THE TASK: Return all of the data that follows precisely, leaving every image out.

EXCERPTED DATA:
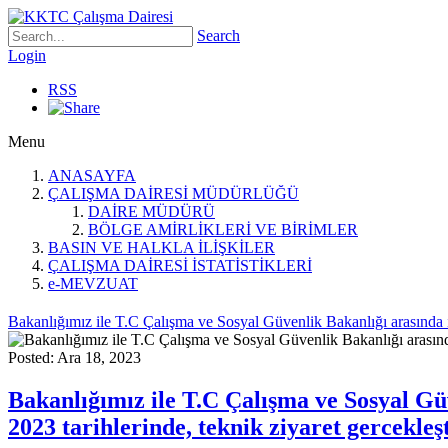
Search
Login
RSS
Menu
ANASAYFA
ÇALIŞMA DAİRESİ MÜDÜRLÜĞÜ
DAİRE MÜDÜRÜ
BÖLGE AMİRLİKLERİ VE BİRİMLER
BASIN VE HALKLA İLİŞKİLER
ÇALIŞMA DAİRESİ İSTATİSTİKLERİ
e-MEVZUAT
Bakanlığımız ile T.C Çalışma ve Sosyal Güvenlik Bakanlığı arasında i
Posted: Ara 18, 2023
Bakanlığımız ile T.C Çalışma ve Sosyal G
2023 tarihlerinde, teknik ziyaret gercekleşti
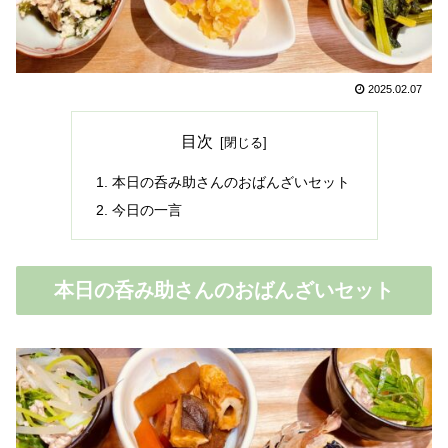
2025.02.07
目次
本日の呑み助さんのおばんざいセット
今日の一言
本日の呑み助さんのおばんざいセット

RESULT OF THIS EXERCISE:
Search
Login
RSS
Menu
ANASAYFA
ÇALIŞMA DAİRESİ MÜDÜRLÜĞÜ
DAİRE MÜDÜRÜ
BÖLGE AMİRLİKLERİ VE BİRİMLER
BASIN VE HALKLA İLİŞKİLER
ÇALIŞMA DAİRESİ İSTATİSTİKLERİ
e-MEVZUAT
Bakanlığımız ile T.C Çalışma ve Sosyal Güvenlik Bakanlığı arasında i
Posted: Ara 18, 2023
Bakanlığımız ile T.C Çalışma ve Sosyal G
2023 tarihlerinde, teknik ziyaret gercekleşti
2025.02.07
目次
本日の呑み助さんのおばんざいセット
今日の一言
本日の呑み助さんのおばんざいセット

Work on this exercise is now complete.